Zee Research Group
If history is to be believed, there is nothing bizarre in assuming that reform agenda is not confined to the Budget alone. Even though the big event of Budget has passed, it is not unlikely that bold reform measures could be taken now.
The Narendra Modi-led government has also shown its propensity to announce reforms outside the Budget. It has hiked rail fares and maintained status quo on the excise duty for automobiles and white goods before presenting its maiden Budget.
Zee Research Group (ZRG) has listed some structural measures which can help the economy in regaining its lost momentum.
It was expected that this Budget would announce a deadline for the implementation of Goods and Services Tax (GST). This pending reform is supposed to have cascading effects on boosting tax efficiency, collections and overall GDP growth. As per the NCAER study, a complete implementation of the GST could lift GDP growth by 0.9-1.7 percentage points for all future years.

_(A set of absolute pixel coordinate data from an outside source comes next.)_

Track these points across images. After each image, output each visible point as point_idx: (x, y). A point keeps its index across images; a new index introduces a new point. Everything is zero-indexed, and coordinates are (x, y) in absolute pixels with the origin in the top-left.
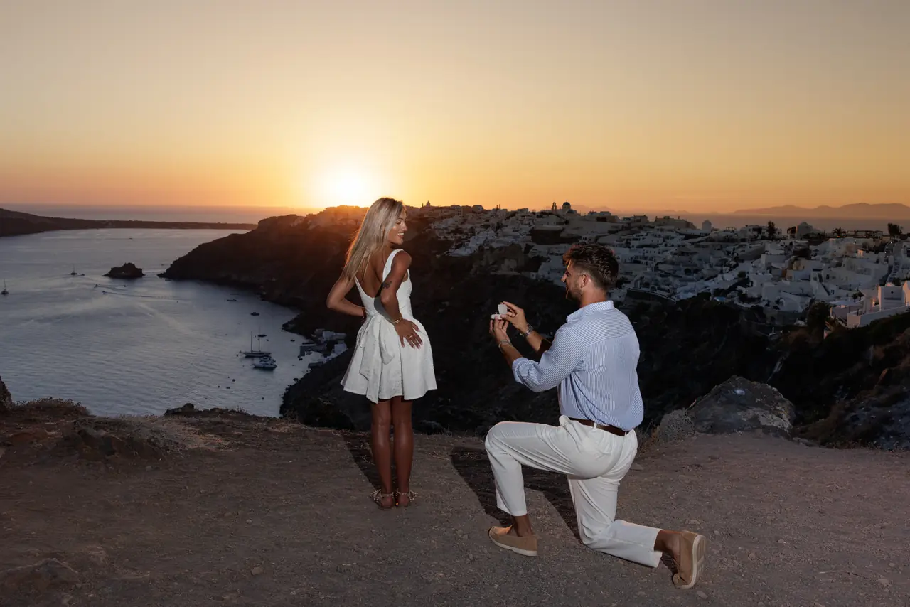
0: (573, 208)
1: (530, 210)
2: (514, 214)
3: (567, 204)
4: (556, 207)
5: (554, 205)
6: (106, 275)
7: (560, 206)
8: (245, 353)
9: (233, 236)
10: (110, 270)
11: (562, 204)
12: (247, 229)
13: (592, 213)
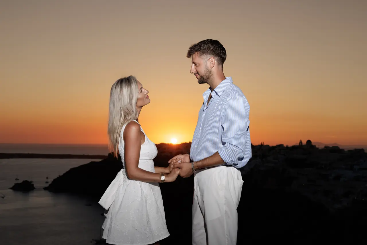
0: (313, 144)
1: (285, 145)
2: (273, 148)
3: (309, 142)
4: (302, 143)
5: (301, 142)
6: (11, 188)
7: (304, 142)
8: (96, 241)
9: (92, 162)
10: (14, 184)
11: (306, 141)
12: (102, 159)
13: (327, 148)
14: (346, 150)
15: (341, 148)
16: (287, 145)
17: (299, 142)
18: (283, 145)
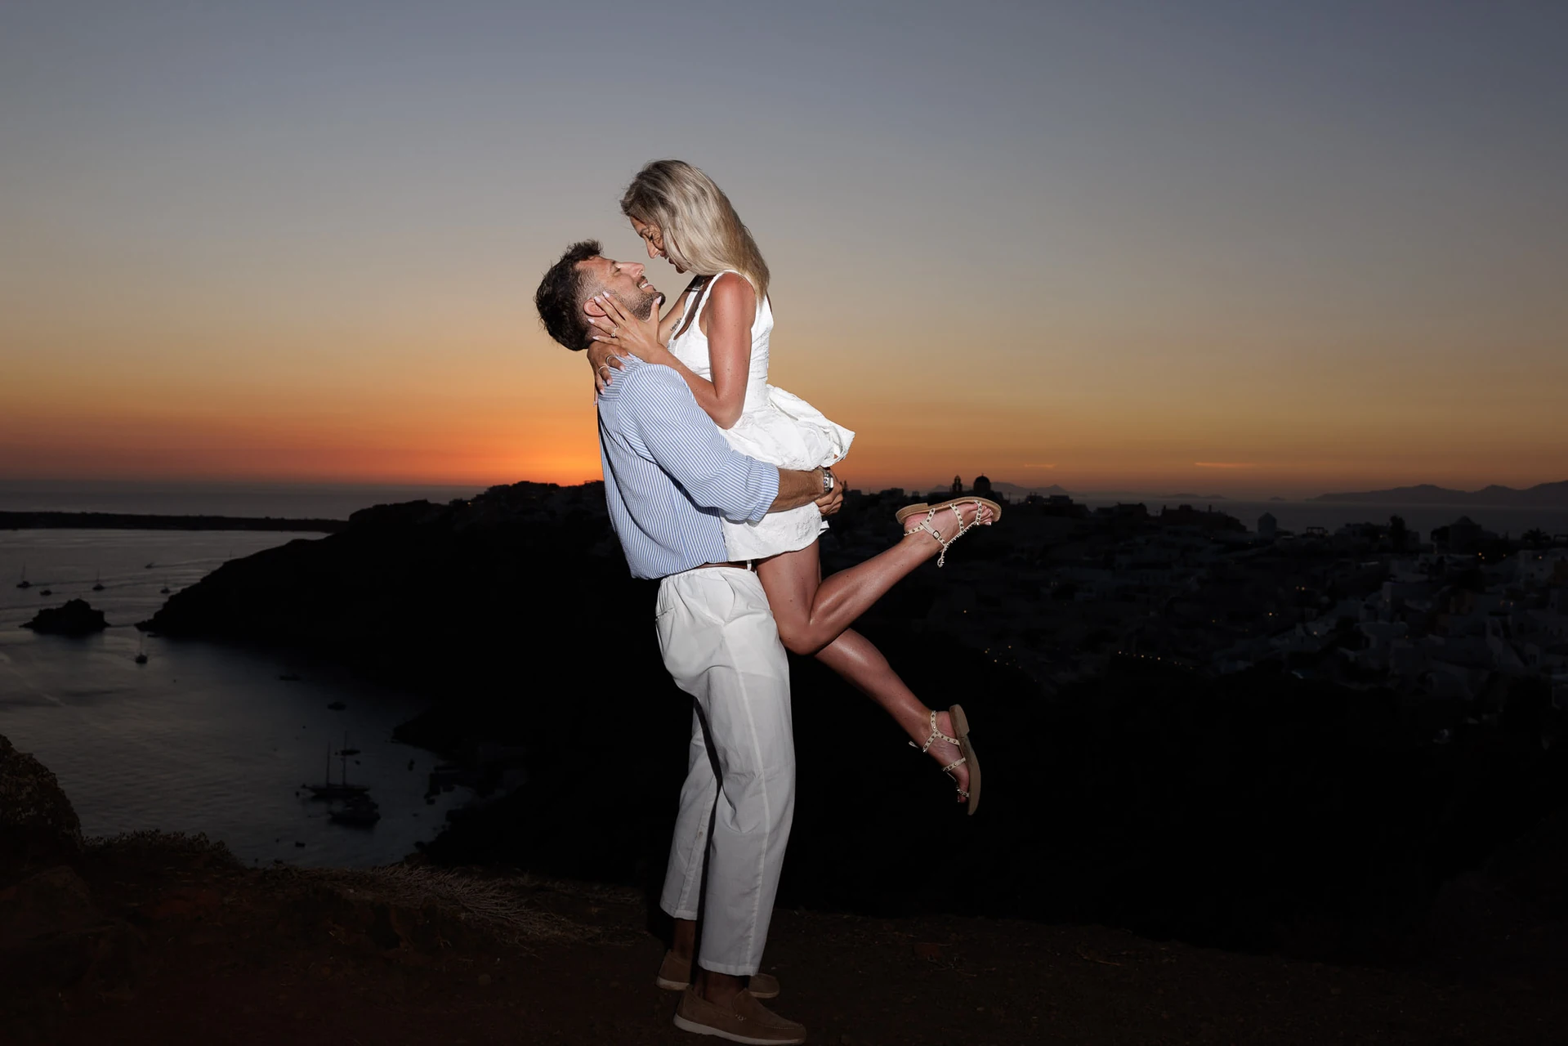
1: (908, 493)
2: (875, 500)
4: (960, 486)
5: (956, 482)
6: (27, 626)
8: (313, 789)
9: (295, 543)
10: (37, 614)
11: (974, 479)
12: (326, 531)
13: (1034, 499)
14: (1092, 509)
15: (1076, 500)
16: (914, 493)
17: (953, 482)
18: (901, 491)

However, GST was only given a cursory mention in the Budget speech and that too without a deadline for it. Arun Jaitley in his first Budget stated, “Some States have been apprehensive about surrendering their taxation jurisdiction; others want to be adequately compensated. I have discussed the matter with the States both individually and collectively. I do hope we are able to find a solution in the course of this year and approve the legislative scheme which enables the introduction of GST.” Hence, it is expected that during the course of this year, the government will find a solution and will set a deadline for its implementation.

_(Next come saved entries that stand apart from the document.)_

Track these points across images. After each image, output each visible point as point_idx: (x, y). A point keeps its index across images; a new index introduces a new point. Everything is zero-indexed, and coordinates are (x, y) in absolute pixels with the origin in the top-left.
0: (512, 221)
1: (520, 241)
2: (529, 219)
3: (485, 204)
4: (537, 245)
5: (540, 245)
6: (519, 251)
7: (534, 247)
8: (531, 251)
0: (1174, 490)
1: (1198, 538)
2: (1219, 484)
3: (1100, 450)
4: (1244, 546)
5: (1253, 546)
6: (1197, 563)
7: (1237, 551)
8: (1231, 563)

In sync with the view, Ambit Capital in its report asserted, “In its first major economic outing, the NDA lost an opportunity to reset the tone and tenor of policy in India. On implementing the GST, the minister recognised the need for this piece of reform but resisted committing to a date.”

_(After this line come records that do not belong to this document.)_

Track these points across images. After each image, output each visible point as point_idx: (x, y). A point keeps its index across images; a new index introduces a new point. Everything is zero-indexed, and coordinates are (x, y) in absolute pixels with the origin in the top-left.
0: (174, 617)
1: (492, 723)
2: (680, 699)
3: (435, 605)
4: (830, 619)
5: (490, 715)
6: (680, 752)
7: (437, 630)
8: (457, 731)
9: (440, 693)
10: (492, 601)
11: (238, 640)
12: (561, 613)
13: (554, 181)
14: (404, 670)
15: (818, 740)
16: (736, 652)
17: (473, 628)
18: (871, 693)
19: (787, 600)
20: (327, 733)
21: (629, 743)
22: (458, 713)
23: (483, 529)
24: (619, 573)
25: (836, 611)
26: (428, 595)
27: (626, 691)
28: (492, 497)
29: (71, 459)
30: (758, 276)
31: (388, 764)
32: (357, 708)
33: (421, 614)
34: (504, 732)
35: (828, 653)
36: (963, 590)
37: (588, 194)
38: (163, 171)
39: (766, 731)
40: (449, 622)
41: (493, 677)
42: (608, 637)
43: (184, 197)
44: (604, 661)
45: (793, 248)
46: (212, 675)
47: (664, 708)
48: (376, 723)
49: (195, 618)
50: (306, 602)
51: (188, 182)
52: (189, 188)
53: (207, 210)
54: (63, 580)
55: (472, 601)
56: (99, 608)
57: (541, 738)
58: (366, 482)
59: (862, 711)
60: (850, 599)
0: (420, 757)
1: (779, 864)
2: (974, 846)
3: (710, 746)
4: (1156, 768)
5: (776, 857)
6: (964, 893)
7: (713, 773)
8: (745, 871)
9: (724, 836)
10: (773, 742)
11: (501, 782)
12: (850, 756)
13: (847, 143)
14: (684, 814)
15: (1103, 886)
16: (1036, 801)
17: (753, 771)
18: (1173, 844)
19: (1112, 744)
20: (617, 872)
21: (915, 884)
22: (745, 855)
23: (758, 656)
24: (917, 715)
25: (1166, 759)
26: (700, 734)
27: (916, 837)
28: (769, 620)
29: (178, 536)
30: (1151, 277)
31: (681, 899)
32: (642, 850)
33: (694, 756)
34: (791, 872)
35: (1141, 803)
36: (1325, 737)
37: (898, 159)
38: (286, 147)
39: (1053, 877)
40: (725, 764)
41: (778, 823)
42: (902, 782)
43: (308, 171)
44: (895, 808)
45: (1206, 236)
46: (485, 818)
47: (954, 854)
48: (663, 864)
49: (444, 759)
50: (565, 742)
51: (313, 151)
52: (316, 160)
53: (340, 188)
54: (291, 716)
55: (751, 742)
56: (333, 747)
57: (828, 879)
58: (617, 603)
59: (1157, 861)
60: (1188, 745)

Another disappointment was that the government failed to give a roadmap for the reduction of subsidies. While the finance minister proposed to overhaul the subsidy regime, including food and petrol subsidies, he failed to lay a roadmap for a cut in subsidies. With a decisive mandate in hand, it is expected that going forward government can make bold announcements on price rationalisation of LPG, and kerosene.
Further, the cap on subsidised LPG cylinders could be reduced from 12 currently to 9 in order to limit the growth in fuel consumption. Currently, LPG subsidy accounts for almost 50 per cent of total oil subsidy bill. The move could reduce fuel subsidy burden by nearly Rs 4,000 crore.
Even the report by Espirito Santo India has shared its disappointments from the Budget. It includes: optimistic revenue estimates, no timeline for the roll-out of GST, no clear roadmap for subsidy reduction, and a vague view on retrospective taxation.
The decisive election mandate of the newly elected government has raised expectations that the government would initiate bold measures in this Budget which can improve the macroeconomic environment. However, the government has failed to outline tough policy changes in the Budget.
With regards to Land Acquisition Act, the government is expected to tweak it to make it more business friendly. It is expected that consent requirement for PPP projects may be reduced from 70 per cent to 50 per cent of land owners. Further, the BJP manifesto had hinted at reviewing the Act but one has to wait till the next session of the Parliament.
Likewise, everybody was waiting for some announcement related to Labour reforms. There are at least 250 labour laws in the country which have created a complex network of laws regulating organised labour. Restrictive laws have inhibited growth of the economy. Recently, Rajasthan took steps to reduce exit barriers for firms.
Taking cues from Rajasthan government’s move, it was expected that in Budget government would provide an injection of flexibility into labour market regulation which can attract foreign capital, create jobs and unleash higher growth.
Going down in history, UPA-II government unleashed a slew of reforms outside the Budget under the leadership of P Chidambaram. The structural reforms started with the diesel price hike, capping the limit of subsidised LPG cylinders, allowing FDI in multi-brand retail and aviation. Further, the Cabinet cleared the proposal related to 49 per cent FDI in insurance along with 26 per cent in pension funds. It also cleared the revised draft of the Companies Bill apart from upgrading five airports to international levels.
Now, Modi being at the helm of the government, it is expected that India will unlock its growth potential in the coming years.